[SET TASK]: Return the whole listing, line for line, without the pictures in it.

======== DATA FOR THIS EXERCISE

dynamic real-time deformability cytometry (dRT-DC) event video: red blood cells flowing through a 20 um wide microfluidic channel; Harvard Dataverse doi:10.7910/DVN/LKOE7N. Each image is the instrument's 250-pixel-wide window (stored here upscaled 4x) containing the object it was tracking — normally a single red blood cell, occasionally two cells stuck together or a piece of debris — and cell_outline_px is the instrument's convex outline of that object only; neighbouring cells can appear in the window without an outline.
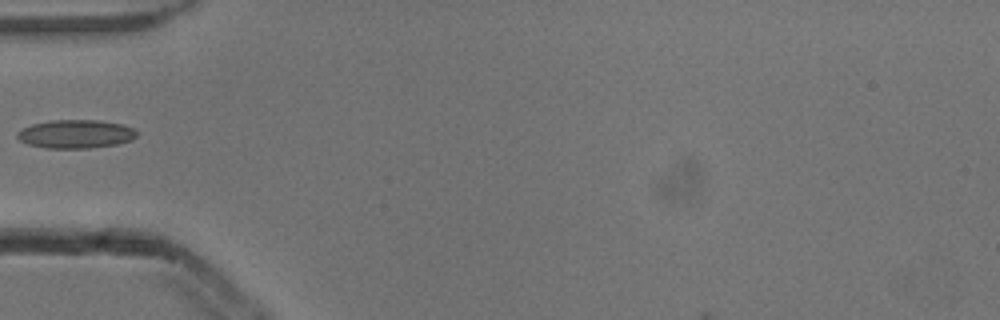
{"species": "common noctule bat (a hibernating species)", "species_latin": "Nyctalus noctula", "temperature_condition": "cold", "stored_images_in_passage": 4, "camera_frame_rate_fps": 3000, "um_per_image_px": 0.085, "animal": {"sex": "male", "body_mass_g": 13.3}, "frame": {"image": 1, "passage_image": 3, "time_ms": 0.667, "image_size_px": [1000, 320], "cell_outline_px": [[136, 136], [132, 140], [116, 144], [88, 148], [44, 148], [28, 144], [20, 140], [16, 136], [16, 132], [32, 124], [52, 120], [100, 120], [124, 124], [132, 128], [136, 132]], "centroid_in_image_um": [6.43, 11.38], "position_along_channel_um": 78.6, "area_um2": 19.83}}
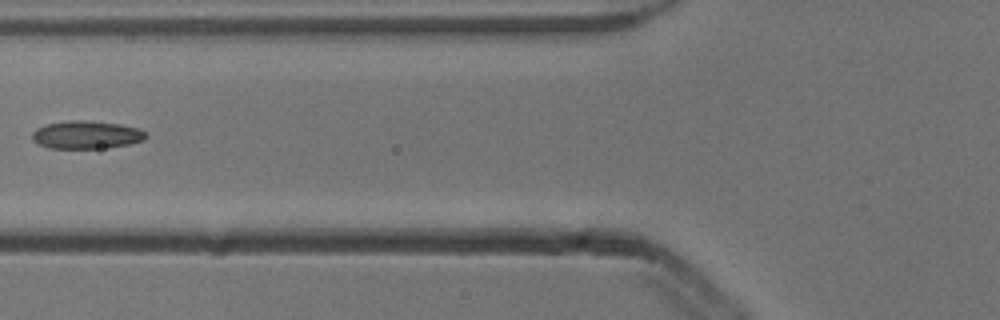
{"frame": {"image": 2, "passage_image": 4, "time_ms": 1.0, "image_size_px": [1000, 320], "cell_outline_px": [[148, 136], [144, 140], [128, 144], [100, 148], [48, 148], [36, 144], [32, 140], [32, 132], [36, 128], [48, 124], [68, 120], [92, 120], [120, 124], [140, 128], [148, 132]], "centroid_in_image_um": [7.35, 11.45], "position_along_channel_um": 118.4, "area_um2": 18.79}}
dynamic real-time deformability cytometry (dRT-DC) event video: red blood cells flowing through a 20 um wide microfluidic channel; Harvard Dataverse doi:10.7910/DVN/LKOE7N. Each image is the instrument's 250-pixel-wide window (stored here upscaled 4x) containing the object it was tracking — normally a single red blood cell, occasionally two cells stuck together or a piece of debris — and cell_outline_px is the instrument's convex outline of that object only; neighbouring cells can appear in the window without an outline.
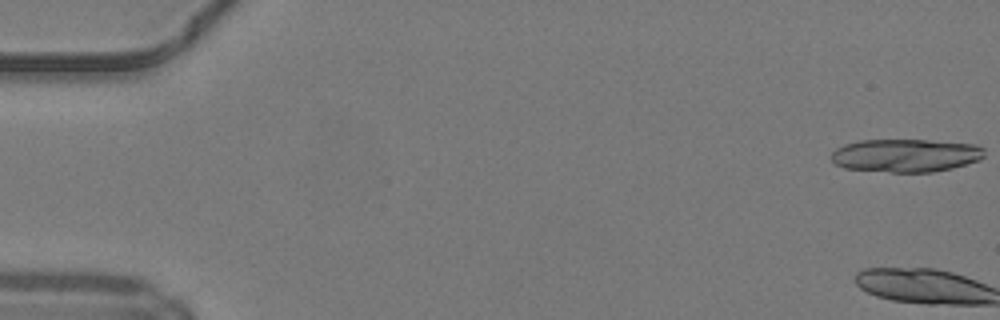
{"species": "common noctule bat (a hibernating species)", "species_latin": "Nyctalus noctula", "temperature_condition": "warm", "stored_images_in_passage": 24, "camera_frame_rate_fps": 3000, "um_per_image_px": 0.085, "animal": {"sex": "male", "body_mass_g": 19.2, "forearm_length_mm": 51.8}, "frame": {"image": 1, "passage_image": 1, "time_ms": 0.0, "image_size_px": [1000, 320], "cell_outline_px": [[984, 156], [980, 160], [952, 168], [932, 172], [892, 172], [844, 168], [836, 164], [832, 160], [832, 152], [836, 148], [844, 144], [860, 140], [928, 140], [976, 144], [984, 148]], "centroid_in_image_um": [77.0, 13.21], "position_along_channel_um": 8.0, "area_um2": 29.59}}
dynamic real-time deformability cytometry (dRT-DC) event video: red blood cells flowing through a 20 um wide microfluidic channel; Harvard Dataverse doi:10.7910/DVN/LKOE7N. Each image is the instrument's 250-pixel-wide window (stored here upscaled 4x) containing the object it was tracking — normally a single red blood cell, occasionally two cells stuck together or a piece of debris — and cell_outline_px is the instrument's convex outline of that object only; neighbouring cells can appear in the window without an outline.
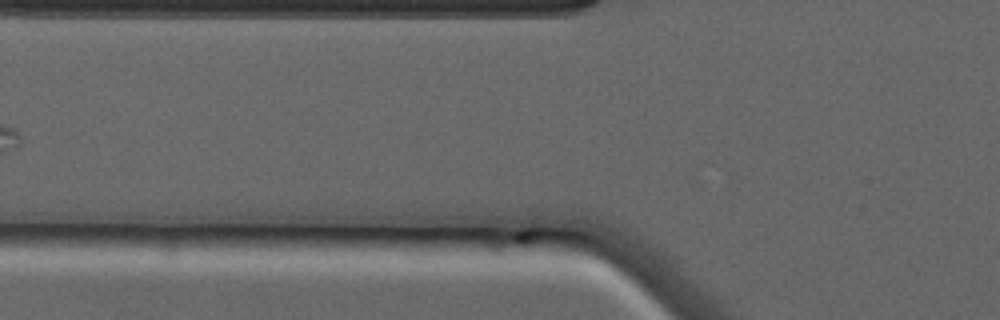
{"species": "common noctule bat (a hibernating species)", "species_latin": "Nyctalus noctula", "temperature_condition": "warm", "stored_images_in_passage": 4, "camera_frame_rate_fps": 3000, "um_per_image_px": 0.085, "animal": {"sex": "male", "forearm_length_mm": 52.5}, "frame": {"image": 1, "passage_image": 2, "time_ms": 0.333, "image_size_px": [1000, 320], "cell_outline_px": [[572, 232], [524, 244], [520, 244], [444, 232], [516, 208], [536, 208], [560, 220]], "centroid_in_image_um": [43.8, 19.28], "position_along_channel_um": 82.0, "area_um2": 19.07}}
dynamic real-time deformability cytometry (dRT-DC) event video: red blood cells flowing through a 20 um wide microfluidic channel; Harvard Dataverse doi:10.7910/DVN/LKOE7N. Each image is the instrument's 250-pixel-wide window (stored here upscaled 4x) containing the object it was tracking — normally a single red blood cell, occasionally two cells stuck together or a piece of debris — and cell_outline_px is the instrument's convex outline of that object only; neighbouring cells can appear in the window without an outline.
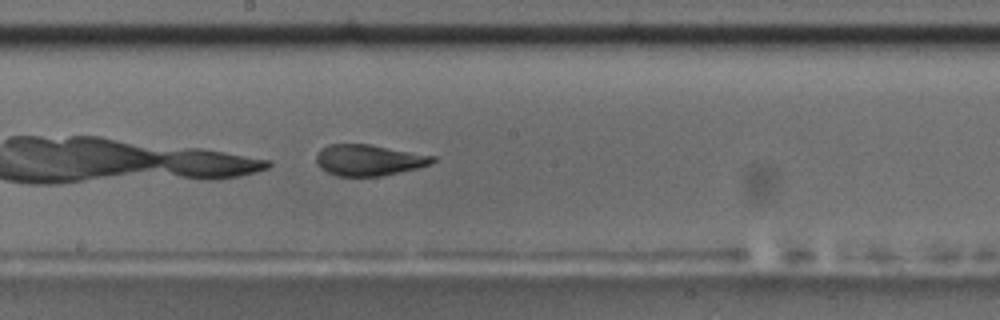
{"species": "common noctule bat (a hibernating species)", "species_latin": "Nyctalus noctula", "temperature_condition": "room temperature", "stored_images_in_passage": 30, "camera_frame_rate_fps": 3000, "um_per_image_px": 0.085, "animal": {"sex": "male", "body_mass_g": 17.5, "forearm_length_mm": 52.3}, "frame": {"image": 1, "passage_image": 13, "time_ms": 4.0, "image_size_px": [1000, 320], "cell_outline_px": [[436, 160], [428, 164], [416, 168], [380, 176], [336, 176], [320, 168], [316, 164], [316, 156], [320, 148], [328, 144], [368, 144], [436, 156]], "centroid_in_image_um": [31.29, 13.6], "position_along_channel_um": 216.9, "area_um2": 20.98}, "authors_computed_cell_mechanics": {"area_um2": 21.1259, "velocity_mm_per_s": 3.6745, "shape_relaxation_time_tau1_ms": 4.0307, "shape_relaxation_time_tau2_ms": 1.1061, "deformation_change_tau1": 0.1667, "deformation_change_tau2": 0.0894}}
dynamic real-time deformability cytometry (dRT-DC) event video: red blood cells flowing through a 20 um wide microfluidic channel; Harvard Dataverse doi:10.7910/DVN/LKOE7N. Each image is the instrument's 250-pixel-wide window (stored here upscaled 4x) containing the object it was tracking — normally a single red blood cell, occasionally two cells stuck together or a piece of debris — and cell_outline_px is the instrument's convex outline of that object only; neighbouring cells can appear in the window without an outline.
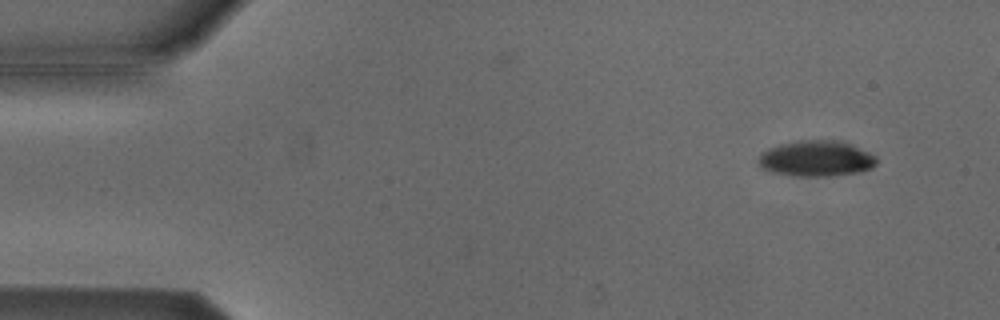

================

[EXPECTED ANSWER]:
dynamic real-time deformability cytometry (dRT-DC) event video: red blood cells flowing through a 20 um wide microfluidic channel; Harvard Dataverse doi:10.7910/DVN/LKOE7N. Each image is the instrument's 250-pixel-wide window (stored here upscaled 4x) containing the object it was tracking — normally a single red blood cell, occasionally two cells stuck together or a piece of debris — and cell_outline_px is the instrument's convex outline of that object only; neighbouring cells can appear in the window without an outline.
{"species": "common noctule bat (a hibernating species)", "species_latin": "Nyctalus noctula", "temperature_condition": "cold", "stored_images_in_passage": 4, "camera_frame_rate_fps": 3000, "um_per_image_px": 0.085, "animal": {"sex": "male", "body_mass_g": 13.3}, "frame": {"image": 1, "passage_image": 3, "time_ms": 0.667, "image_size_px": [1000, 320], "cell_outline_px": [[136, 136], [132, 140], [116, 144], [88, 148], [44, 148], [28, 144], [20, 140], [16, 136], [16, 132], [32, 124], [52, 120], [100, 120], [124, 124], [132, 128], [136, 132]], "centroid_in_image_um": [6.43, 11.38], "position_along_channel_um": 78.6, "area_um2": 19.83}}
{"frame": {"image": 2, "passage_image": 4, "time_ms": 1.0, "image_size_px": [1000, 320], "cell_outline_px": [[148, 136], [144, 140], [128, 144], [100, 148], [48, 148], [36, 144], [32, 140], [32, 132], [36, 128], [48, 124], [68, 120], [92, 120], [120, 124], [140, 128], [148, 132]], "centroid_in_image_um": [7.35, 11.45], "position_along_channel_um": 118.4, "area_um2": 18.79}}
dynamic real-time deformability cytometry (dRT-DC) event video: red blood cells flowing through a 20 um wide microfluidic channel; Harvard Dataverse doi:10.7910/DVN/LKOE7N. Each image is the instrument's 250-pixel-wide window (stored here upscaled 4x) containing the object it was tracking — normally a single red blood cell, occasionally two cells stuck together or a piece of debris — and cell_outline_px is the instrument's convex outline of that object only; neighbouring cells can appear in the window without an outline.
{"species": "common noctule bat (a hibernating species)", "species_latin": "Nyctalus noctula", "temperature_condition": "warm", "stored_images_in_passage": 24, "camera_frame_rate_fps": 3000, "um_per_image_px": 0.085, "animal": {"sex": "male", "body_mass_g": 19.2, "forearm_length_mm": 51.8}, "frame": {"image": 1, "passage_image": 1, "time_ms": 0.0, "image_size_px": [1000, 320], "cell_outline_px": [[984, 156], [980, 160], [952, 168], [932, 172], [892, 172], [844, 168], [836, 164], [832, 160], [832, 152], [836, 148], [844, 144], [860, 140], [928, 140], [976, 144], [984, 148]], "centroid_in_image_um": [77.0, 13.21], "position_along_channel_um": 8.0, "area_um2": 29.59}}
dynamic real-time deformability cytometry (dRT-DC) event video: red blood cells flowing through a 20 um wide microfluidic channel; Harvard Dataverse doi:10.7910/DVN/LKOE7N. Each image is the instrument's 250-pixel-wide window (stored here upscaled 4x) containing the object it was tracking — normally a single red blood cell, occasionally two cells stuck together or a piece of debris — and cell_outline_px is the instrument's convex outline of that object only; neighbouring cells can appear in the window without an outline.
{"species": "common noctule bat (a hibernating species)", "species_latin": "Nyctalus noctula", "temperature_condition": "warm", "stored_images_in_passage": 4, "camera_frame_rate_fps": 3000, "um_per_image_px": 0.085, "animal": {"sex": "male", "forearm_length_mm": 52.5}, "frame": {"image": 1, "passage_image": 2, "time_ms": 0.333, "image_size_px": [1000, 320], "cell_outline_px": [[572, 232], [524, 244], [520, 244], [444, 232], [516, 208], [536, 208], [560, 220]], "centroid_in_image_um": [43.8, 19.28], "position_along_channel_um": 82.0, "area_um2": 19.07}}
dynamic real-time deformability cytometry (dRT-DC) event video: red blood cells flowing through a 20 um wide microfluidic channel; Harvard Dataverse doi:10.7910/DVN/LKOE7N. Each image is the instrument's 250-pixel-wide window (stored here upscaled 4x) containing the object it was tracking — normally a single red blood cell, occasionally two cells stuck together or a piece of debris — and cell_outline_px is the instrument's convex outline of that object only; neighbouring cells can appear in the window without an outline.
{"species": "common noctule bat (a hibernating species)", "species_latin": "Nyctalus noctula", "temperature_condition": "room temperature", "stored_images_in_passage": 30, "camera_frame_rate_fps": 3000, "um_per_image_px": 0.085, "animal": {"sex": "male", "body_mass_g": 17.5, "forearm_length_mm": 52.3}, "frame": {"image": 1, "passage_image": 13, "time_ms": 4.0, "image_size_px": [1000, 320], "cell_outline_px": [[436, 160], [428, 164], [416, 168], [380, 176], [336, 176], [320, 168], [316, 164], [316, 156], [320, 148], [328, 144], [368, 144], [436, 156]], "centroid_in_image_um": [31.29, 13.6], "position_along_channel_um": 216.9, "area_um2": 20.98}, "authors_computed_cell_mechanics": {"area_um2": 21.1259, "velocity_mm_per_s": 3.6745, "shape_relaxation_time_tau1_ms": 4.0307, "shape_relaxation_time_tau2_ms": 1.1061, "deformation_change_tau1": 0.1667, "deformation_change_tau2": 0.0894}}
dynamic real-time deformability cytometry (dRT-DC) event video: red blood cells flowing through a 20 um wide microfluidic channel; Harvard Dataverse doi:10.7910/DVN/LKOE7N. Each image is the instrument's 250-pixel-wide window (stored here upscaled 4x) containing the object it was tracking — normally a single red blood cell, occasionally two cells stuck together or a piece of debris — and cell_outline_px is the instrument's convex outline of that object only; neighbouring cells can appear in the window without an outline.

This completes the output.